One of the stories we find ourselves often sharing these days, when asked about our time on the Camino trail, is about how incredible it was to have such a singular focus: Our intention each day was to walk. To simply walk. Yes, we engaged in other activities like packing our packs, finding food and places to stay, chatting with folks from around the world, experiencing the changes in landscapes and feeling more and more immersed in the local culture and the natural world of Northern Spain. And yet, these were all undertaken within the greater intention of walking 20-25 km each day. Pure and simple.
We experienced our recent time at Gampo Abbey in a similar vein. Our focus was different, of course. We weren’t walking all day, our days were meditative in another way – whether walking or sitting or eating or dressing or folding our clothes we were cultivating an inner silence and stillness. We tried to enter into all activity with clarity of intention and attention. Yes, we did eat and yes, we did read books in the library. But similar to walking on the Camino, these were done in order to support our larger singular purpose: to engage deeply in our spiritual practice within a like-minded community.
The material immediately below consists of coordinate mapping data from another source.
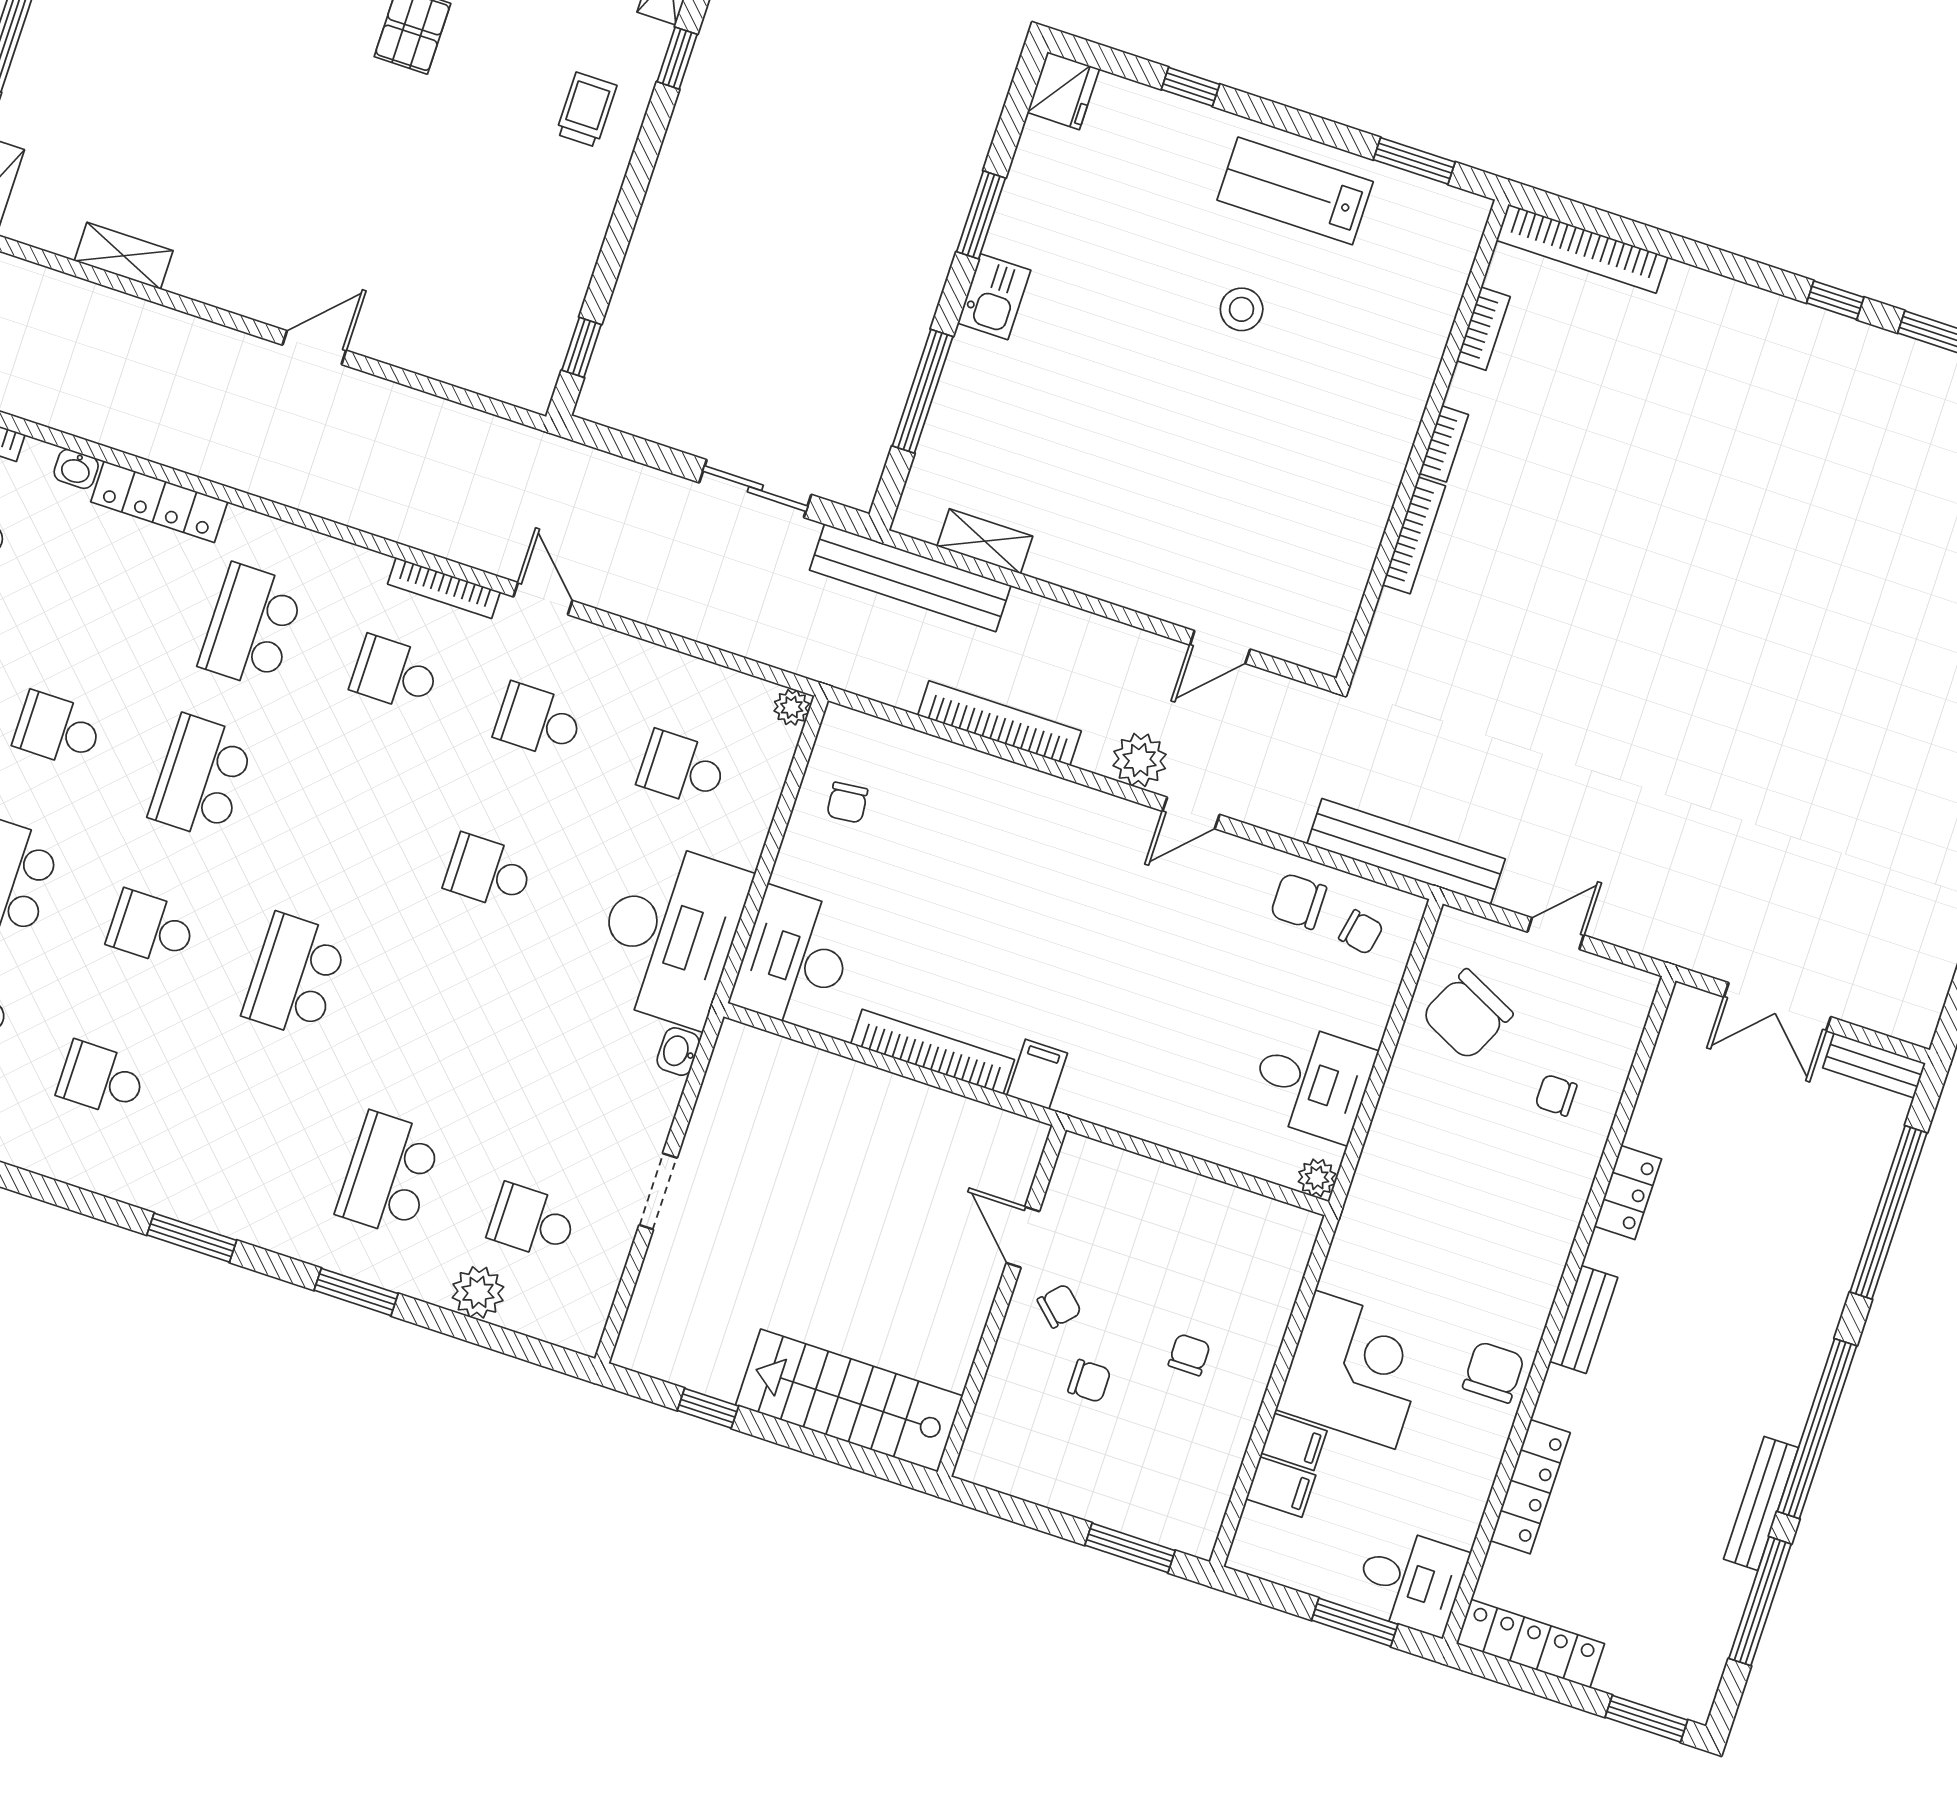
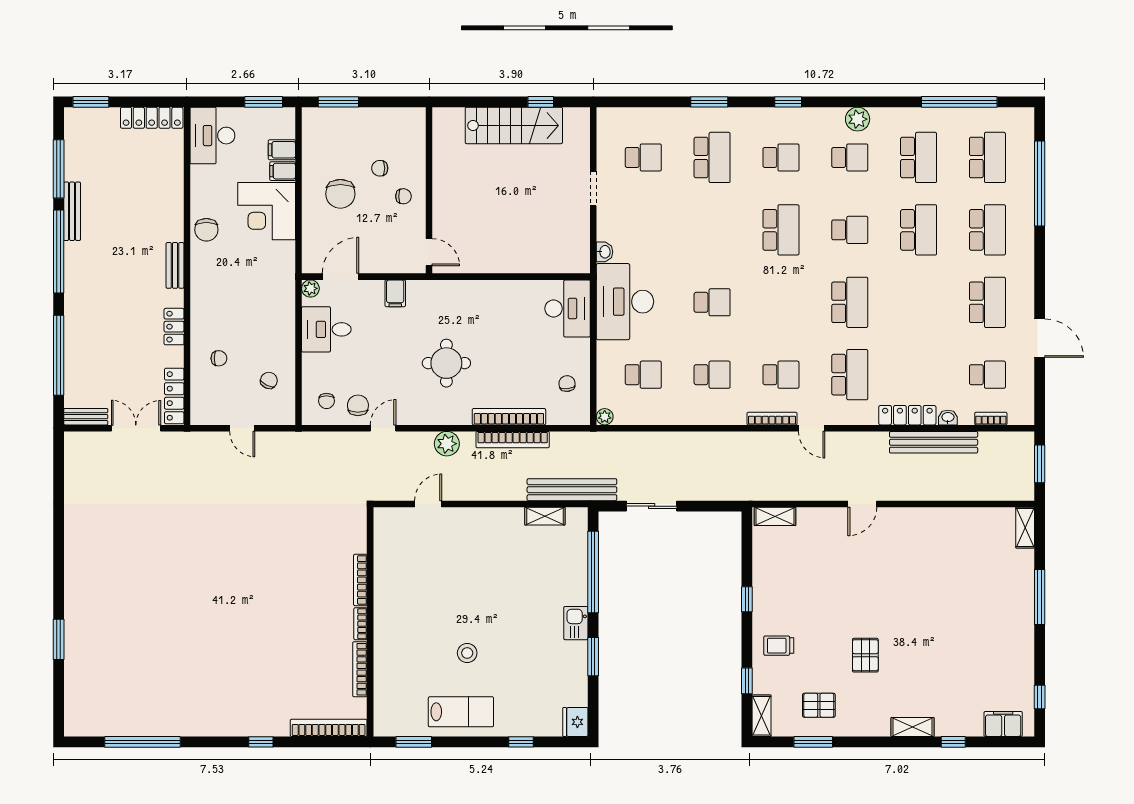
trolley: (586, 110) -> (779, 646), turned 90
shelving: (124, 256) -> (775, 516), moved
window: (1835, 300) -> (261, 742), moved
bookcase: (1483, 329) -> (360, 669), width x1.56
window: (582, 347) -> (747, 599), moved
window: (923, 391) -> (593, 572), width x1.46
door: (543, 599) -> (812, 428), moved
school desk: (58, 730) -> (781, 157), moved
door: (1191, 813) -> (383, 428), moved
bench: (1406, 851) -> (934, 442), moved
chair: (1298, 901) -> (358, 405), turned -90
round table: (1085, 928) -> (446, 363), added
chair: (1361, 932) -> (326, 401), turned -101
door: (1556, 934) -> (242, 428), hinge flipped
chair: (1467, 1015) -> (269, 380), width x0.54, depth x0.54
bookcase: (933, 1052) -> (509, 417), moved, turned 180
filing cabinet: (1037, 1074) -> (395, 293), moved
door: (1246, 1182) -> (341, 277), added
door: (1023, 1237) -> (429, 252), moved
window: (192, 1238) -> (788, 102), width x0.67
plant: (478, 1292) -> (858, 119), moved
chair: (1059, 1306) -> (403, 196), turned -133
chair: (1189, 1355) -> (340, 194), width x1.87, depth x1.87
stairs: (849, 1400) -> (514, 125), moved
locker: (1530, 1487) -> (174, 396), moved
desk: (1411, 1581) -> (212, 136), width x1.37
window: (1355, 1622) -> (264, 102), moved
We’ve spent some time reflecting recently on the common characteristics of these vastly different experiences that led to us feeling a sameness with them that contrasted with other aspects of our lives. We identified that it felt powerfully grounding to only have a singular focus, rather than accomplishing scattered, fragmentary tasks that rarely cohered and provided a center to our days. On neither of these occasions did we ever wake up in the morning with a To Do list. Nor did one develop throughout the day. We simply moved from one activity to another, in the present moment, focused on our intention (walking or meditating).
Conversely, once we arrived home, I remember waking up the very next morning with an instant 20 item list in my mind prior to even getting out of bed – a list that then increased exponentially once I checked my email!
Is it feasible, we wonder, to try and design our lives with a singular focus and thus not feel so scattered from moment to moment with endless lists and random tasks generated by the culture, rather than our inner selves? Could this help us to remain centered in the midst of what it takes to sustain ourselves on a daily basis?
Maybe it’s just a matter of perspective. Maybe we can simply choose a central purpose and approach our lives through it. Let’s say I name my overall life intention as, “To be love”. I can check those endless tasks on the To Do lists against this aspiration and see if they are in support of it. If yes, great. And if no, then maybe it gets dropped from the list! Or maybe it is a shift in attitude about daily tasks that is required so that we come to see each as precious and valuable, not something to race through and “get done”. We can choose to do or not to do, as well as how we feel about the doing or not doing. And if everything we choose somehow aligns with our overall intention, then perhaps the lists won’t feel as imposed and dispersive. Maybe they won’t feel like lists at all. Could it be this simple?